▸ Assignment
Give again, word for word, each line below starting at the one that contains "La station spatiale internationale" and ending at the one that contains "Assine a nossa Newsletter e fique".

(Information supplied begins)

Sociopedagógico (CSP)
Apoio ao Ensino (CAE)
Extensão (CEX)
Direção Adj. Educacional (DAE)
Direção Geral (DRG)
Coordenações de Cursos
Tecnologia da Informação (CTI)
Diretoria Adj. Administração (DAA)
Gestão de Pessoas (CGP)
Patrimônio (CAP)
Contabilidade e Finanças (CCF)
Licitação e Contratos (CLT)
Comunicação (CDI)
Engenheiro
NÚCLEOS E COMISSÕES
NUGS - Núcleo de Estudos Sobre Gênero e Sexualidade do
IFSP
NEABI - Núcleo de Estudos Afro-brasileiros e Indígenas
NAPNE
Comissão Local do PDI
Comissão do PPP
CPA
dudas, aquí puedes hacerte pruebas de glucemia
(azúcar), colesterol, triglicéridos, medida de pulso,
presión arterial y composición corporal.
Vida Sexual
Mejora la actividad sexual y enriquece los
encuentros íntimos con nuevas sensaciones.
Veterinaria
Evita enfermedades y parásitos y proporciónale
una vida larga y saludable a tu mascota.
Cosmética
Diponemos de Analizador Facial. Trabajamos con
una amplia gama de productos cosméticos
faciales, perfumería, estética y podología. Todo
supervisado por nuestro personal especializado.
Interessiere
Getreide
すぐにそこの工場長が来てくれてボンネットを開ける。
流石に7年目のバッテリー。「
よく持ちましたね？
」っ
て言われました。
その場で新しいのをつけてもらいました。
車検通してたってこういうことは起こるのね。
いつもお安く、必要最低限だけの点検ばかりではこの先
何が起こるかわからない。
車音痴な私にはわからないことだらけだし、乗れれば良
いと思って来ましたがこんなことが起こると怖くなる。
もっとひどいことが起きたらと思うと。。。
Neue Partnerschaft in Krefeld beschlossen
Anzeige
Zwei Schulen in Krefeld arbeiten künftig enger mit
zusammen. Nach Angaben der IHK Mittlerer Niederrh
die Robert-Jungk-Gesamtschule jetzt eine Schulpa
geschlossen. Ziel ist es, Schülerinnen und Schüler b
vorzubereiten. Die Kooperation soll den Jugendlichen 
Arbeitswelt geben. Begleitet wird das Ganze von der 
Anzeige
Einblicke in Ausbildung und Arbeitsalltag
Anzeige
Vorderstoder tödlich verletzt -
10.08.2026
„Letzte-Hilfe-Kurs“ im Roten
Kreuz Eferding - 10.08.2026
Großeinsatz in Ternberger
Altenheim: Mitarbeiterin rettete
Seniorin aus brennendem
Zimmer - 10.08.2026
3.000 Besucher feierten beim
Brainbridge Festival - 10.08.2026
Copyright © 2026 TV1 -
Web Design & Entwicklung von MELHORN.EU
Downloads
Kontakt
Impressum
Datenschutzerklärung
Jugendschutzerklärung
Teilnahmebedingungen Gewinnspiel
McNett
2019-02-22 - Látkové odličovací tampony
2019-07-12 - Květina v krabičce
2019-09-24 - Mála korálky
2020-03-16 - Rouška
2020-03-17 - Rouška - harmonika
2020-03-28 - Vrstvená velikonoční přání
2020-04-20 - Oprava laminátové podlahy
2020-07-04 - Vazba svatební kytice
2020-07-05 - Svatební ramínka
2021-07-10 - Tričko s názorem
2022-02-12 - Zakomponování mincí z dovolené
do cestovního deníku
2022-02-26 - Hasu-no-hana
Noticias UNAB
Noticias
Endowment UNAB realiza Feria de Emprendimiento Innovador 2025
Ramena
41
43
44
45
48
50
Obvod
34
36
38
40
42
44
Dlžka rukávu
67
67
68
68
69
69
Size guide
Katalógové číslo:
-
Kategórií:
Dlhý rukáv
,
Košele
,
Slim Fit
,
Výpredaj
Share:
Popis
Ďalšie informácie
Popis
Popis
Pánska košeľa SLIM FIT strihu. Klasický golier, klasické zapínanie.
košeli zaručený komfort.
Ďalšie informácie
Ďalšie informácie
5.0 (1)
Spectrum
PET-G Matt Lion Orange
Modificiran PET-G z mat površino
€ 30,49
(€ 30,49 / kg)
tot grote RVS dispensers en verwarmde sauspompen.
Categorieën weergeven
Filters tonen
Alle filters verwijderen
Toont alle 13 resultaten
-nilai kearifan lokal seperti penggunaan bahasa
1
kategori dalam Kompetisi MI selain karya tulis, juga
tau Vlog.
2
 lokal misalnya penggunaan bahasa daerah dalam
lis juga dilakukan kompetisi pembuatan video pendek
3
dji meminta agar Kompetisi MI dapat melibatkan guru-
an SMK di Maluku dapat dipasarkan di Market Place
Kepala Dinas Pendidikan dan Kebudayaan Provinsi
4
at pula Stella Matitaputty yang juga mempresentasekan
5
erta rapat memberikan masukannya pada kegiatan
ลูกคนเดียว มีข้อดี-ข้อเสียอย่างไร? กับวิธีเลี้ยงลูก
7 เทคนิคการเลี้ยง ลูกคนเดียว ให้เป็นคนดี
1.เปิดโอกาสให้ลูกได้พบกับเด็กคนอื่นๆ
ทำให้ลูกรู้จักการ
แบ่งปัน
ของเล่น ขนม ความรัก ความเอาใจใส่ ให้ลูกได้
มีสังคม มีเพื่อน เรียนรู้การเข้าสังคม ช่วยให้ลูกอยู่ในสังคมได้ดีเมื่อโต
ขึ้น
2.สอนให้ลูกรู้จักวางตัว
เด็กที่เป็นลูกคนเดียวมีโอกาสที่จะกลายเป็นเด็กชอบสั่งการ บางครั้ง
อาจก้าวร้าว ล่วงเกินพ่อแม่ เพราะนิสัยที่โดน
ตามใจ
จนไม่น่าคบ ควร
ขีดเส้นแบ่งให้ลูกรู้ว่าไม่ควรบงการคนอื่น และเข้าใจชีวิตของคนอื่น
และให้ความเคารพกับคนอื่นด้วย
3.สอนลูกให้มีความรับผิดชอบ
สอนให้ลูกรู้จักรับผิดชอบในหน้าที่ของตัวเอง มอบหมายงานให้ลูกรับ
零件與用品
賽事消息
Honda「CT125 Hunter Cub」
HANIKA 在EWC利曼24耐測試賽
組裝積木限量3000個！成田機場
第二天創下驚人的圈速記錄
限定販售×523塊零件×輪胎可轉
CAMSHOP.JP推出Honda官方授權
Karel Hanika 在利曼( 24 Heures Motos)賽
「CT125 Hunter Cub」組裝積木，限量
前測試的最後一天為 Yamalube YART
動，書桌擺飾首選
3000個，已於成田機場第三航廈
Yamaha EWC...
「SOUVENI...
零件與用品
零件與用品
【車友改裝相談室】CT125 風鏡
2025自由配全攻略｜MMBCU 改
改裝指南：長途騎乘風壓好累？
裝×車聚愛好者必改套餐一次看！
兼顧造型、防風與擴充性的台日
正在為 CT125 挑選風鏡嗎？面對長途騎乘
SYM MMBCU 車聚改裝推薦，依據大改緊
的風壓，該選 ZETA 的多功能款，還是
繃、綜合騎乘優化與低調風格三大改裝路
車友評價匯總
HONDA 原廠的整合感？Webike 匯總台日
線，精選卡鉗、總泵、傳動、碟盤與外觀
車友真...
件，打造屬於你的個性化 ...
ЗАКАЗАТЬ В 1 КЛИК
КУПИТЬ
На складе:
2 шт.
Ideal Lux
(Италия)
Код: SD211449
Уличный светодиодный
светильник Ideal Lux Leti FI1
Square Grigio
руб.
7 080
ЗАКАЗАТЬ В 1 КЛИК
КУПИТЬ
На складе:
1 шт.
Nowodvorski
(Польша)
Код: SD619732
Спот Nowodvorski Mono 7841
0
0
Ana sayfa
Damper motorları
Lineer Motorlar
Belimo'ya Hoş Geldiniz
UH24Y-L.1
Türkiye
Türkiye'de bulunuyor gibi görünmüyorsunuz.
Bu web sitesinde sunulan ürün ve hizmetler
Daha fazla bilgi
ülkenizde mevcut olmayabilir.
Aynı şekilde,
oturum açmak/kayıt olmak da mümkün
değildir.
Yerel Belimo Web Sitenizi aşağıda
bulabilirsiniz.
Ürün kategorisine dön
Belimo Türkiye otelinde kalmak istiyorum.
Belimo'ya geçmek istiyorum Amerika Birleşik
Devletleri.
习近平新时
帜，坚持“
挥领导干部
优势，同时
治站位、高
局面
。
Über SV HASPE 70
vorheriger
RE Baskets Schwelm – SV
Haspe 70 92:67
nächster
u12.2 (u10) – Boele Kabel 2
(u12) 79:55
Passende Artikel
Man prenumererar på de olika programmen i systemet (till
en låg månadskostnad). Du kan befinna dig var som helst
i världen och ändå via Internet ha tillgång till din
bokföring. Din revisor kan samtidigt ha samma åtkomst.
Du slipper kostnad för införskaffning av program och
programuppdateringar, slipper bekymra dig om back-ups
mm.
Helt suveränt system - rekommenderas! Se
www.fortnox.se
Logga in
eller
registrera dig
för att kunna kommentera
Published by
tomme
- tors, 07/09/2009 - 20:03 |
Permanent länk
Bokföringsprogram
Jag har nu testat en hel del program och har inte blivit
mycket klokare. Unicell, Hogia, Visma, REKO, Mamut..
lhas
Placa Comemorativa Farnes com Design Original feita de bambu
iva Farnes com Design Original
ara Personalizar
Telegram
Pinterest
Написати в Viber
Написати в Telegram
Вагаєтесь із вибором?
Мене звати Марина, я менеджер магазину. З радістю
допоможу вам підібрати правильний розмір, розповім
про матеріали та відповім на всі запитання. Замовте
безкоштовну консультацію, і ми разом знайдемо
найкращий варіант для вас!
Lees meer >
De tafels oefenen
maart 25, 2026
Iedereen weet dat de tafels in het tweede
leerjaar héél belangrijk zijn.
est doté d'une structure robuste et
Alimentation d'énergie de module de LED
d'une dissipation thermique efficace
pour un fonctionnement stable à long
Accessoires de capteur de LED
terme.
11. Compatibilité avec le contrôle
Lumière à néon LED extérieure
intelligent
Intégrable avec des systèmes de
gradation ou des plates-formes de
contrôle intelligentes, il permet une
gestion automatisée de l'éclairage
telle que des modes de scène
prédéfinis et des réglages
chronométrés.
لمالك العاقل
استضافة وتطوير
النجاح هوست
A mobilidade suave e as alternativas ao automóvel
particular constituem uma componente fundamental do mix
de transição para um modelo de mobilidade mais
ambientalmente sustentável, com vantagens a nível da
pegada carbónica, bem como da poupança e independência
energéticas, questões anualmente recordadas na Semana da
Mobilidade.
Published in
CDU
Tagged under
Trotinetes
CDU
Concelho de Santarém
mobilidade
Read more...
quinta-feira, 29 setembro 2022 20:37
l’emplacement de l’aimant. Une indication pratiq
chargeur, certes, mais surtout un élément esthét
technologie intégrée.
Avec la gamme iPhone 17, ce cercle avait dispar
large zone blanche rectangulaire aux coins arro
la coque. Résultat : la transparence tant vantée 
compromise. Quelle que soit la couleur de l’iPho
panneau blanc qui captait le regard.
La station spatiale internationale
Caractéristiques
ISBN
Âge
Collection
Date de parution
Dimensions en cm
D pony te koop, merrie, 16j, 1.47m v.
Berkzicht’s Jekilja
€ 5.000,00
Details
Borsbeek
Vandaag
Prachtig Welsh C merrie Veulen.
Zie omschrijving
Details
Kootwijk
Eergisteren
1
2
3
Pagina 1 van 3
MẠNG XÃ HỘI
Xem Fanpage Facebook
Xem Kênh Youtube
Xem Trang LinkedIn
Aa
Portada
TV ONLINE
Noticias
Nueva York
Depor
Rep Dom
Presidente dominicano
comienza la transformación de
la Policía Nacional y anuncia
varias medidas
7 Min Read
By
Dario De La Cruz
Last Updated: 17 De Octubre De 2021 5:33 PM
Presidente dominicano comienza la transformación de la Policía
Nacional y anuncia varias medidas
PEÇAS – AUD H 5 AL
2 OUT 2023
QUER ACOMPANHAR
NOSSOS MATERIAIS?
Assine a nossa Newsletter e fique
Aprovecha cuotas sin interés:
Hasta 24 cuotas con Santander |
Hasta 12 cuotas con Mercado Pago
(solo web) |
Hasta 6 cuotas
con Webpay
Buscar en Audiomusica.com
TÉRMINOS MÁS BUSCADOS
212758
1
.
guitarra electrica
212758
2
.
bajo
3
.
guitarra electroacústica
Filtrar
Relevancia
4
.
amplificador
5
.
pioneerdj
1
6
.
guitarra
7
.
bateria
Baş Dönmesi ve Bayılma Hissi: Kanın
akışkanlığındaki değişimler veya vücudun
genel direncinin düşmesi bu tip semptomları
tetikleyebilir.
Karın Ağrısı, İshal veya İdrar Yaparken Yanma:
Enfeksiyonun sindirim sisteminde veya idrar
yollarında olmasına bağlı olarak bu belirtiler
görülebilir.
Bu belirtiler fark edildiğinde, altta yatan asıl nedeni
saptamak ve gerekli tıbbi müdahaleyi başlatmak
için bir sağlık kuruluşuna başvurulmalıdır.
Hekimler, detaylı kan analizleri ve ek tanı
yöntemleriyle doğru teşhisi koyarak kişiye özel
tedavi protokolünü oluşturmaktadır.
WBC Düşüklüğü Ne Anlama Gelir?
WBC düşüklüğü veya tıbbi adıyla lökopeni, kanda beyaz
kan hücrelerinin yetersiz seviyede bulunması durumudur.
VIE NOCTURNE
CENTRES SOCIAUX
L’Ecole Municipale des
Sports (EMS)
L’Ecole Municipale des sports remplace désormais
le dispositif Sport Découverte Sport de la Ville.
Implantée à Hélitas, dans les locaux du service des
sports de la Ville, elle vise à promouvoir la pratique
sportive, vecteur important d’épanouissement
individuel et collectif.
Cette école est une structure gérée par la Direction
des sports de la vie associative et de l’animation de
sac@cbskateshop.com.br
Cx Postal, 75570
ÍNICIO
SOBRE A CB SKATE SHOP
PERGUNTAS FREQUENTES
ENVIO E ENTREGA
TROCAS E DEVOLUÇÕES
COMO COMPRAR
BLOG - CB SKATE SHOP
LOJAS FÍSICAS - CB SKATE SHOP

(Information supplied ends)

▸ Response to this exercise
La station spatiale internationale
Caractéristiques
ISBN
Âge
Collection
Date de parution
Dimensions en cm
D pony te koop, merrie, 16j, 1.47m v.
Berkzicht’s Jekilja
€ 5.000,00
Details
Borsbeek
Vandaag
Prachtig Welsh C merrie Veulen.
Zie omschrijving
Details
Kootwijk
Eergisteren
1
2
3
Pagina 1 van 3
MẠNG XÃ HỘI
Xem Fanpage Facebook
Xem Kênh Youtube
Xem Trang LinkedIn
Aa
Portada
TV ONLINE
Noticias
Nueva York
Depor
Rep Dom
Presidente dominicano
comienza la transformación de
la Policía Nacional y anuncia
varias medidas
7 Min Read
By
Dario De La Cruz
Last Updated: 17 De Octubre De 2021 5:33 PM
Presidente dominicano comienza la transformación de la Policía
Nacional y anuncia varias medidas
PEÇAS – AUD H 5 AL
2 OUT 2023
QUER ACOMPANHAR
NOSSOS MATERIAIS?
Assine a nossa Newsletter e fique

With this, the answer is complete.